Pepsi Protests
While media attention towards the issue has been negligible, the movement has been gaining traction online.

On October 27, hundreds of villagers assembled in front of the SIPCOT Industrial Growth Centre at Gangaikondan village in Tirunelveli, Tamil Nadu. Most of them were farmers, and many among them members of the Tamizhaga Valvurimai Katchi (TVK), a political outfit.

When the farmers returned, at least 10 among them, including a former MLA, had gaping wounds on their head and were bleeding profusely.

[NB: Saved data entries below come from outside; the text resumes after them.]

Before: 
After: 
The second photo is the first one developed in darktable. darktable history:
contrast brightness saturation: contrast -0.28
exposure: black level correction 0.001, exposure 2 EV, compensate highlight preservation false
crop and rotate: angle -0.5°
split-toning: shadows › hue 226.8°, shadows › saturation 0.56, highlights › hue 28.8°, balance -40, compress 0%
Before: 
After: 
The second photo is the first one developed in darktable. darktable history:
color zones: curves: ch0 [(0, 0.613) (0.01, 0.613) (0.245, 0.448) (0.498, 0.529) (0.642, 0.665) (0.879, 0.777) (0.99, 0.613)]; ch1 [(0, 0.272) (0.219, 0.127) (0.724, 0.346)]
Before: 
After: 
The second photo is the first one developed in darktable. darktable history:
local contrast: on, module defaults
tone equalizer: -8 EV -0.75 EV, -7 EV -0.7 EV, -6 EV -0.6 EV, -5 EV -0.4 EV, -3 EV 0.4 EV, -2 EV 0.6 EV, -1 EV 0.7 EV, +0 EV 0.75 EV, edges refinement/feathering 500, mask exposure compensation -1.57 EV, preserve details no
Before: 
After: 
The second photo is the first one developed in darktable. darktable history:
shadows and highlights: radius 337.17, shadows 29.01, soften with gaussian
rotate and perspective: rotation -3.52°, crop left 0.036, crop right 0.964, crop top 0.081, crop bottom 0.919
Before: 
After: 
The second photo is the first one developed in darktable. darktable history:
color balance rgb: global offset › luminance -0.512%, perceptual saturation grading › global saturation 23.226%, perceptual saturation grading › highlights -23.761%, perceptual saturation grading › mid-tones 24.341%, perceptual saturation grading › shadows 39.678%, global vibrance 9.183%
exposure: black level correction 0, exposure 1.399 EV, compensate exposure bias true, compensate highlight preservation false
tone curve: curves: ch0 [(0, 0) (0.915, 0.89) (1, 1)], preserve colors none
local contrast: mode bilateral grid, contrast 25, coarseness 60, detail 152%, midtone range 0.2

They were there to protest PepsiCo’s new plant which is to be set up at the SIPCOT industrial park, which has reportedly been given sanction to draw out several lakh litres of water every day from the Tamirabarani River. The Tamirabarani, which is the only perennial river in Tamil Nadu and is fast losing that status, is the lifeline for farmers in Southern TN. If there is no Tamirabarani, there is no agriculture in Tirunelveli and neighbouring districts.

While media attention towards the issue has been negligible, the movement has been gaining traction online.

A petition asking Pepsi to go back and save Tamirabarani on Change.org already has nearly 34,000 signatures, just three days after it was started. Stating that the river irrigates around 120 sqkms of agricultural land, it says,

Recently Government of Tamilnadu has given license to a multinational giant PEPSICO to setup a factory in Gangaikondan SIPCOT in Tirunelveli district. The company has entered in to an agreement with the government to use the water from Thamirabarani river for the purpose of soft drinks manufacturing. A recent RTI filed by a local resident has revealed that the soft drink multinational giant has been given a license to use 15 lakh litres of water every day from the river for the period of 99 years lease.

(Note: Already another softdrinks giant CocaCola, located in the same Gagaikondan SIPCOT is taking 10 lakh litres of water from Thamirabarani river.)

If 15 lakh litres of Thamirabarani river water is taken every day for the purposes of soft drink and mineral water manufacturing, imagine the condition of the farmers who are solely dependent on the river for irrigational purposes. Agriculture which is the backbone of Tirunelveli district will be hugely affected without water, the land will become unusable and the livelihood of all the farmers will be hugely affected. In few years there will be no farming lands in Tirunelveli which will also largely affect the economy and food availability of Tamilnadu in the coming years.

Other media reports suggest that Pepsi has been given permission by the TN government to draw out around 10 lakh litres of water everyday out of the river, at a cost of 3.75 paise per litre.

Protesters have also been putting out brilliant home-cut videos like this one, taking Pepsi head-on for planning to suck water out of the river.

Such protests are not new. Farmers vented fury 10 years ago when a subsidiary of Coca-Cola was given permission to setup a plant in the same village. Last year, the state pollution control board gave permission to Coca Cola to expand the plant, doubling its intake from 9 lakh litres of water every day to 18 lakh litres per day. The expansion plans were however rejected by SIPCOT, the industries promotion department.

The situation is indeed dire, according to activists and experts.

“There are entire Scheduled Caste communities on the banks of the Tamirabarani which do not have access to drinking water, and now they are diverting water from the river to the industries,” says Nityanand Jayaraman, an environmental activist, adding that farming will be affected severely by drawing water out in such large quantities, “There is tremendous stress in those areas, and there is massive migration due to water scarcity. The farmers who are there need to be protected.”

“The government’s response has been very short-sighted,” he adds.

Dr. Arunachalam, a water-resources expert and former Head at the Department of Environment at Manonmaniam Sundaranar University in Tirunelveli agrees with him.

“If we draw out so much water, the whole system will collapse in 4-5 years,” says Dr. Arunachalam, “The ground water levels are going down already. There is increasing river sand mining also. So drawing more water out will only compound the problem. There will be no water for agriculture.”

“The government is least bothered about the farmers here,” he adds.